··· 本文 ···

イランカラプテ!ASKです。

(アイヌ語の挨拶です。)
 
毎年この時期に粛々と行っているシマフクロウの巣箱かけですが、先日の巣箱かけはいつもとちょっと違った雰囲気に包まれていました。
 
その理由は…
 
アイヌの長老による「カムイノミ」。
 
先日とある地で行った巣箱かけは、カムイ(神)ノミ(に祈る)、つまり神に祈りを捧げる儀式から始まったのでした。
 
巣箱をかける予定の木に到着したら、まず簡易的な祭壇の様なもの(ヌササンと言うそうです)が作られました。
 
そこにはイナウと呼ばれる、木を削って作られた祭具が立てられています。
 
 
そして、おもむろに長老と男性がヌササンの前に向い合わせで座り、火を焚きはじめました。
 
火のカムイは様々なカムイの中でも重要なカムイなのだそうです。
 
トゥキと呼ばれる椀にお酒を注ぎ、イクパスイと呼ばれる木のヘラの様な祭具の先に酒を浸して、その滴を火や大地の神に供えます。
 

そして、長老がアイヌの言葉で祈りを捧げます。
 
「イレスカムイ モシリコルチ チランケピト オリパクトラ ネワネコロカ………コタンコロカムイ……アシリチセ…」
 
(人間を育てる神、国土を司る神、火の神様、遠慮と共にではありますが………シマフクロウ……新しい家…)
 
私には何を言っているのかさっぱりでしたが、撮った動画を見返して聞き取れたものを断片的にググってみました!グーグル先生ありがとー。
 
はい、そこ!
断片的過ぎる~とか言わない!

···

● **作業の指示**:
本文のうち「(アイヌ語の挨拶です。)」を含む言葉で始まり「そこにはイナウと呼ばれる、木を削って作られた祭具が立てられています。」で終わる部分を、「イナウ」を「木幣」に置きかえて書き直してください。 ここから先の記録は、本文とは関係のない別の資料です。

··· 抜粋データ ···

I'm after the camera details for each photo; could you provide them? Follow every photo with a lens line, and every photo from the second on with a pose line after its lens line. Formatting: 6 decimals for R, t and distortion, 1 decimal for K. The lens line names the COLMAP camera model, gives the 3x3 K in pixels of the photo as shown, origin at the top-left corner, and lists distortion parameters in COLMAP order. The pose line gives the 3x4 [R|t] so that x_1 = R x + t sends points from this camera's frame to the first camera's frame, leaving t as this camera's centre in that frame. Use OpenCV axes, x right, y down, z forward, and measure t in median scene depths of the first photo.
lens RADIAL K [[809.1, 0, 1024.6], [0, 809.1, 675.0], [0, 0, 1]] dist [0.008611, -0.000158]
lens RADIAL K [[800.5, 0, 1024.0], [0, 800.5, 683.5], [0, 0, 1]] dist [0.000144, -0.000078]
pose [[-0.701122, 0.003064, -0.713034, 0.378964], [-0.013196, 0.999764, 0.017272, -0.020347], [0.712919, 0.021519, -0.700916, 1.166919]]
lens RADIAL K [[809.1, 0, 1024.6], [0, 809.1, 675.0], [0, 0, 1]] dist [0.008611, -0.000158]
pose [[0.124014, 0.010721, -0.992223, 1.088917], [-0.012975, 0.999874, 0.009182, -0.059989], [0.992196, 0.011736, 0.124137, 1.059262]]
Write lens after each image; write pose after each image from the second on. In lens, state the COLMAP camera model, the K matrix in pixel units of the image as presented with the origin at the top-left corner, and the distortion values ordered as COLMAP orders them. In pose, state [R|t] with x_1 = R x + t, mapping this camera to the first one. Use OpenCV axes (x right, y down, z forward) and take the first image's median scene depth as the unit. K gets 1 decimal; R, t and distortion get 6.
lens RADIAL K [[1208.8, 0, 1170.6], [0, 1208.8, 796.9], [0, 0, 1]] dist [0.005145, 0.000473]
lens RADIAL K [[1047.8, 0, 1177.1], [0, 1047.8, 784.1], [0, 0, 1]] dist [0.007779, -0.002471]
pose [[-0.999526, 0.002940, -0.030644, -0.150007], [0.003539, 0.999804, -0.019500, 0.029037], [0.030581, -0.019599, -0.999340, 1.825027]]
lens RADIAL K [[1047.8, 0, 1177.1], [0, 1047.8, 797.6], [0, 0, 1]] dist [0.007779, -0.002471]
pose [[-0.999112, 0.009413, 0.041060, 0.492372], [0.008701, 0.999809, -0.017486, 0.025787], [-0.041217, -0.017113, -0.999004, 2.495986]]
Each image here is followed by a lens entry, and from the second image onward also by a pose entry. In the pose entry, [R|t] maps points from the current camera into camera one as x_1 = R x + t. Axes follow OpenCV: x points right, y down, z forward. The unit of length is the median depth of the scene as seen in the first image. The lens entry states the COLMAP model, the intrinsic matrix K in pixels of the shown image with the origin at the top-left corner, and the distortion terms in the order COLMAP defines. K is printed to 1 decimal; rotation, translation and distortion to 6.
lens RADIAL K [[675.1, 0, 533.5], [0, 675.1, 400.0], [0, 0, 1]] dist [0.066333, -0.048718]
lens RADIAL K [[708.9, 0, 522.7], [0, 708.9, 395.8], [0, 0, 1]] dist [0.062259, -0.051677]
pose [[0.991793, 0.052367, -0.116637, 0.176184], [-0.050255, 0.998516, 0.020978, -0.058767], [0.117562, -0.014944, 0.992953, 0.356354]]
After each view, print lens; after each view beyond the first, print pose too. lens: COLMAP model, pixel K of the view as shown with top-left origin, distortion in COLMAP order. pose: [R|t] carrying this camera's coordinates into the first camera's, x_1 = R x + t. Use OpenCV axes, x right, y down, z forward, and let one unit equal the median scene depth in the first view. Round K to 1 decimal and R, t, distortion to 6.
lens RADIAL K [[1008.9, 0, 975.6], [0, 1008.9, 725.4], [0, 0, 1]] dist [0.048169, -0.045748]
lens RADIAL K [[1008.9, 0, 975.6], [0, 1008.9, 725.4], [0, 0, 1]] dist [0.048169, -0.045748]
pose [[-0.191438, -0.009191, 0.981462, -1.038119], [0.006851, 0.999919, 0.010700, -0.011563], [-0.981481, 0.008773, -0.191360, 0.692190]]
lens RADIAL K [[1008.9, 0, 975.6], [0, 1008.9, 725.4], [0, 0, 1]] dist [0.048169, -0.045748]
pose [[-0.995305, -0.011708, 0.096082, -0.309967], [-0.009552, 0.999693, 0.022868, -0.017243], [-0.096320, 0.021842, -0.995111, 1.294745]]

···

● **解答例**:
(アイヌ語の挨拶です。)
 
毎年この時期に粛々と行っているシマフクロウの巣箱かけですが、先日の巣箱かけはいつもとちょっと違った雰囲気に包まれていました。
 
その理由は…
 
アイヌの長老による「カムイノミ」。
 
先日とある地で行った巣箱かけは、カムイ(神)ノミ(に祈る)、つまり神に祈りを捧げる儀式から始まったのでした。
 
巣箱をかける予定の木に到着したら、まず簡易的な祭壇の様なもの(ヌササンと言うそうです)が作られました。
 
そこには木幣と呼ばれる、木を削って作られた祭具が立てられています。